[Collected data]
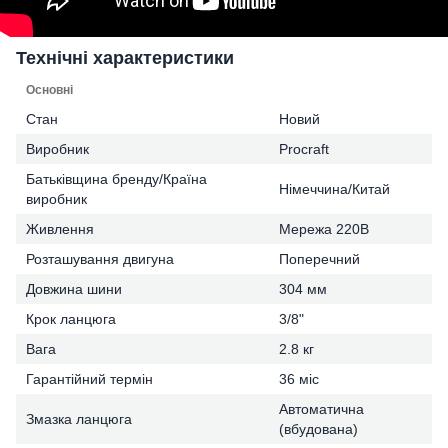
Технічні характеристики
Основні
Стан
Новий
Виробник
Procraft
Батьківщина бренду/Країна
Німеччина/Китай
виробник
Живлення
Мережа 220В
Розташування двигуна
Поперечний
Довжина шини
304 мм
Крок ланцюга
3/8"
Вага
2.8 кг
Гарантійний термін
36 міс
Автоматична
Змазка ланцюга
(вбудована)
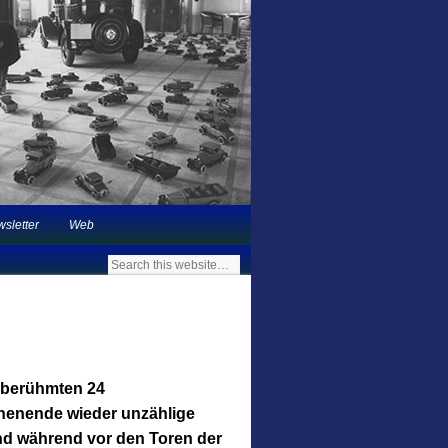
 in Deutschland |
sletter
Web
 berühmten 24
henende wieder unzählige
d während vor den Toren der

(TASK DETAILS): Convert every line of the records into a JSON list of strings, one string per line, skipping blank lines. Leave out the picture placeholders.

(RESPONSE):
[
  "Технічні характеристики",
  "Основні",
  "Стан",
  "Новий",
  "Виробник",
  "Procraft",
  "Батьківщина бренду/Країна",
  "Німеччина/Китай",
  "виробник",
  "Живлення",
  "Мережа 220В",
  "Розташування двигуна",
  "Поперечний",
  "Довжина шини",
  "304 мм",
  "Крок ланцюга",
  "3/8\"",
  "Вага",
  "2.8 кг",
  "Гарантійний термін",
  "36 міс",
  "Автоматична",
  "Змазка ланцюга",
  "(вбудована)",
  " in Deutschland |",
  "sletter",
  "Web",
  " berühmten 24",
  "henende wieder unzählige",
  "d während vor den Toren der"
]